Setting aside any pictures, reproduce the data exactly.

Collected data
━━━━━━━━━━━━━━━━━━━━━━━━━━━━━━
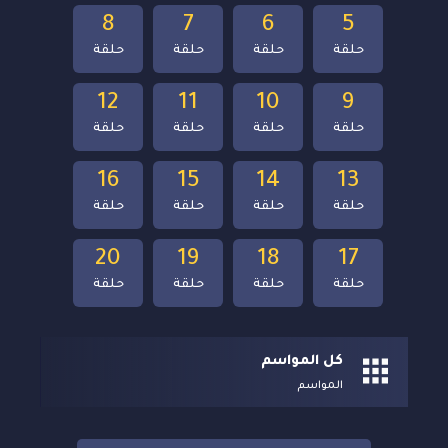
8
7
6
5
حلقة
حلقة
حلقة
حلقة
12
11
10
9
حلقة
حلقة
حلقة
حلقة
16
15
14
13
حلقة
حلقة
حلقة
حلقة
20
19
18
17
حلقة
حلقة
حلقة
حلقة
كل المواسم
المواسم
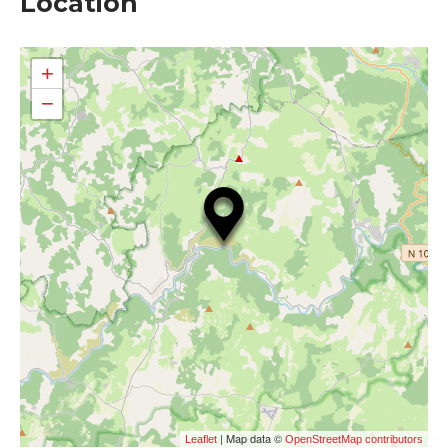
Location
+
−
| Map data ©
Leaflet
OpenStreetMap contributors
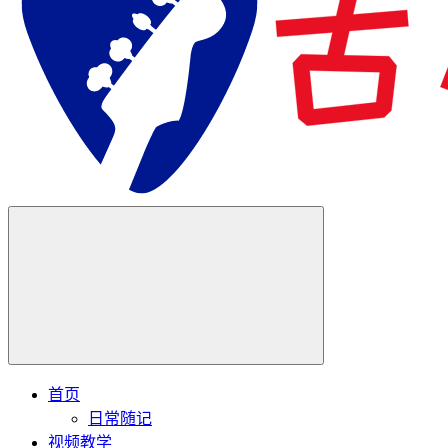
首页
日常随记
视频教学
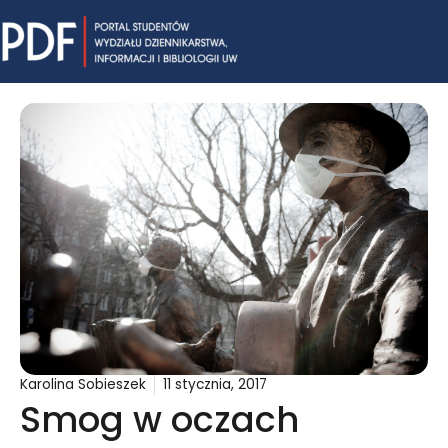
Skip
Mai
to
content
Me
Karolina Sobieszek
11 stycznia, 2017
Smog w oczach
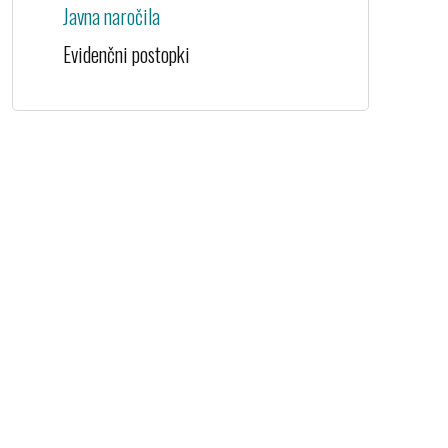
Javna naročila
Evidenčni postopki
━━━━━━━━━━━━━━━━━━━━━━━━━━━━━━
■ Answer space ■
8
7
6
5
حلقة
حلقة
حلقة
حلقة
12
11
10
9
حلقة
حلقة
حلقة
حلقة
16
15
14
13
حلقة
حلقة
حلقة
حلقة
20
19
18
17
حلقة
حلقة
حلقة
حلقة
كل المواسم
المواسم
Location
+
−
| Map data ©
Leaflet
OpenStreetMap contributors
首页
日常随记
视频教学
Skip
Mai
to
content
Me
Karolina Sobieszek
11 stycznia, 2017
Smog w oczach
Javna naročila
Evidenčni postopki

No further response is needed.